### EXTRACTED TEXT ###

My colleague and Radical Remission author, Kelly A. Turner, PhD, recently told me that she’s increasing her efforts to encourage more submissions of remarkable cancer recovery stories to her Radical Remission Project website.
(Disclosure: I am on the Radical Remission Project advisory board and am briefly featured in Dr. Turner’s book.)
Turner’s New York Times bestseller has elicited scores of healing stories from around the world, and garnered considerable attention. She intends to continue the momentum by collecting as many high quality case reports as possible.
I was relieved when Turner went with the title Radical Remission over the oft-cited ‘spontaneous remission’ because, as I wrote here, spontaneous remission is a myth.
There are many remarkable cancer healing stories that go undocumented and unreported. No repository currently exists to capture exceptional patient cases, making Turner’s project a noteworthy collection of potentially significant value.
Open access to the healing stories at RadicalRemission.com, which forms the basis of cancer-specific content at the more robust and retooled site, coming mid-December, allows patients and their loved ones to gain a better understanding into what is possible. It is important to note that while this will bring hope and awareness to many, it is, alas, unlikely that everyone will achieve similar results. After all, these are anecdotal outlier cases, not unlike mine.
But as we move into an era of personalized cancer care, and smaller groups of patients are studied, it is more important than ever to hear from patients who have experienced a remarkable response from conventional or nonconventional treatment approaches.
There is an emerging trend placing genuine scientific value on smaller clinical trials targeted to subsets of cancer types. I theorize that in the years ahead, the significance of individual case reports on exceptional patients—long thought to be weak anecdotal evidence and rarely accepted for publication in leading medical journals—will ultimately inform clinical care. If you or someone you know has experienced a remarkable outcome from conventional cancer care, a combination of complementary therapies and conventional care, or standalone alternative methods, consider sharing the story on RadicalRemission.com.
In order to ensure the quality and high level of clinical reporting and data capture surrounding your case, I strongly urge you to consider following these additional options, as applicable, with the aim of capturing this important information in the medical literature and/or for further scientific investigation by the NIH’s National Cancer Institute (NCI).

### LISTED ENTRIES ###

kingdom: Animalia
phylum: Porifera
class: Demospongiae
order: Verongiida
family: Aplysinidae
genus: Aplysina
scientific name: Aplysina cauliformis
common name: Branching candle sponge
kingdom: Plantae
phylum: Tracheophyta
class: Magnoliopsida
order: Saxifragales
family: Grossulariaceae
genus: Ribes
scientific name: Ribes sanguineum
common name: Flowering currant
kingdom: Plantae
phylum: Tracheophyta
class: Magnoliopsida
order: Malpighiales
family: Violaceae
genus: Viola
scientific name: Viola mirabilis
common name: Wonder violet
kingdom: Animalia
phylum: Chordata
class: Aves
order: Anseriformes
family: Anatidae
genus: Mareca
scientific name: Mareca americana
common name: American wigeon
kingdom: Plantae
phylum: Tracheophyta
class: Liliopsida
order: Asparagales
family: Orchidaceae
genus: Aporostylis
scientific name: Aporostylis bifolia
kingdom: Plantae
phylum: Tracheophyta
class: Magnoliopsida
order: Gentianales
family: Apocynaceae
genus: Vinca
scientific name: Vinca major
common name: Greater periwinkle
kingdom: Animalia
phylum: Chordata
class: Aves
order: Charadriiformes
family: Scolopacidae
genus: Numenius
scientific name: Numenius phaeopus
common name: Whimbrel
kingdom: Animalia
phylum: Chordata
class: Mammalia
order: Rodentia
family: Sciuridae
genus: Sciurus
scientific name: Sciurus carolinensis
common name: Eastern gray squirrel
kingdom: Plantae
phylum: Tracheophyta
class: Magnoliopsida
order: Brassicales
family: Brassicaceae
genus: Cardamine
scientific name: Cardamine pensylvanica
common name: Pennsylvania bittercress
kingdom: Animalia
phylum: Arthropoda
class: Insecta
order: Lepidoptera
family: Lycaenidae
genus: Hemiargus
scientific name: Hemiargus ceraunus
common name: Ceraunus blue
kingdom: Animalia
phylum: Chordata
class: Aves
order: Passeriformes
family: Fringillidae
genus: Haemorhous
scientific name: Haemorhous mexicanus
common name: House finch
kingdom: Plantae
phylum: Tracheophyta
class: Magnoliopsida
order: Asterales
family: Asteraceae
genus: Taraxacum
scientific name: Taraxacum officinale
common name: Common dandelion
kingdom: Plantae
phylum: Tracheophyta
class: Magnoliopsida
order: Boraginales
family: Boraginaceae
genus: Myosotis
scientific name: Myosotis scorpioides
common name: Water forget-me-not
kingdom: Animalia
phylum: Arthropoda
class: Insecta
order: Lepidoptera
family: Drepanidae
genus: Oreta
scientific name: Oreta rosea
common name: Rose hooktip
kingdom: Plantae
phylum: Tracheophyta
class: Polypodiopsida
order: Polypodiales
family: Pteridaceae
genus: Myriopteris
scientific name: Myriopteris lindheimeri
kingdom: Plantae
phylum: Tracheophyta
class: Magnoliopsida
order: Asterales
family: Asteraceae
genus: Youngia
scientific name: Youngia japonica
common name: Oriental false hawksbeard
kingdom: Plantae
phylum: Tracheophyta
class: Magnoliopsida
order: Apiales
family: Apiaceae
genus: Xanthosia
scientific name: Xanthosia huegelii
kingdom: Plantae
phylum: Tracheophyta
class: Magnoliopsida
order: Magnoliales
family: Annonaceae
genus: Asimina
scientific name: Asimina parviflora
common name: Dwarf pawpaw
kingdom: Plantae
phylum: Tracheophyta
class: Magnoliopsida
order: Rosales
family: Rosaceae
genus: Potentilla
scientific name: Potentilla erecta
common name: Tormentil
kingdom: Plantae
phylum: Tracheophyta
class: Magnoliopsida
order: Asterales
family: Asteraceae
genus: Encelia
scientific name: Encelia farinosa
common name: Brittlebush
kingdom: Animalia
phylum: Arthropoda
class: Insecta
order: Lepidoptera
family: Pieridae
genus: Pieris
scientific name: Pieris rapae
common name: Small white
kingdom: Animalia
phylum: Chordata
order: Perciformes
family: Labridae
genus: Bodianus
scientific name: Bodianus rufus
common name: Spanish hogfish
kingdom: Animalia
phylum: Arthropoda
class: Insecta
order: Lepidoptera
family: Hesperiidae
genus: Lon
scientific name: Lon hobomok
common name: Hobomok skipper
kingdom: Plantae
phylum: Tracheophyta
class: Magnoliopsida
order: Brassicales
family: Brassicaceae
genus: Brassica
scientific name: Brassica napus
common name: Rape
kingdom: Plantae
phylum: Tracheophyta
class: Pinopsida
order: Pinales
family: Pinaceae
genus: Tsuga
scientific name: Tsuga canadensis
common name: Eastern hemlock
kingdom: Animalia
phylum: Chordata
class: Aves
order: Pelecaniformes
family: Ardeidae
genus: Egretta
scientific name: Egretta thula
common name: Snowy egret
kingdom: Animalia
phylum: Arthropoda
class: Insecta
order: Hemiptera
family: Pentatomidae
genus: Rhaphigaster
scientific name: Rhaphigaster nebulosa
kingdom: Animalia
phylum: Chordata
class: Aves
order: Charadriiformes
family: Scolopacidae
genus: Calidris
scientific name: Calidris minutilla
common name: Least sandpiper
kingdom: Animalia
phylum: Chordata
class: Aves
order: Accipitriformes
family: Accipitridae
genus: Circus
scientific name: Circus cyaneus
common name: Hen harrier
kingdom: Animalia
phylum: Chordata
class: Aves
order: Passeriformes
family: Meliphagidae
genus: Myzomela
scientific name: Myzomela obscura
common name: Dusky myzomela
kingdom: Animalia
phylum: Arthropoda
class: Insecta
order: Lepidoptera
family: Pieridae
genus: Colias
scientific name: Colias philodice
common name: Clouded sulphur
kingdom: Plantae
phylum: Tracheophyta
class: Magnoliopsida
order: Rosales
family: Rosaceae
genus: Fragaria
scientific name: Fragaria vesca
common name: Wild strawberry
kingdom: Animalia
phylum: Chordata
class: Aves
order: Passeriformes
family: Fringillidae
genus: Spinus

###

[PROBLEM]
Return the passage of the article on the Radical Remission Project starting with "Open access to" and going on through "nonconventional treatment approaches.", copied word for word.

[THE ANSWER]
Open access to the healing stories at RadicalRemission.com, which forms the basis of cancer-specific content at the more robust and retooled site, coming mid-December, allows patients and their loved ones to gain a better understanding into what is possible. It is important to note that while this will bring hope and awareness to many, it is, alas, unlikely that everyone will achieve similar results. After all, these are anecdotal outlier cases, not unlike mine.
But as we move into an era of personalized cancer care, and smaller groups of patients are studied, it is more important than ever to hear from patients who have experienced a remarkable response from conventional or nonconventional treatment approaches.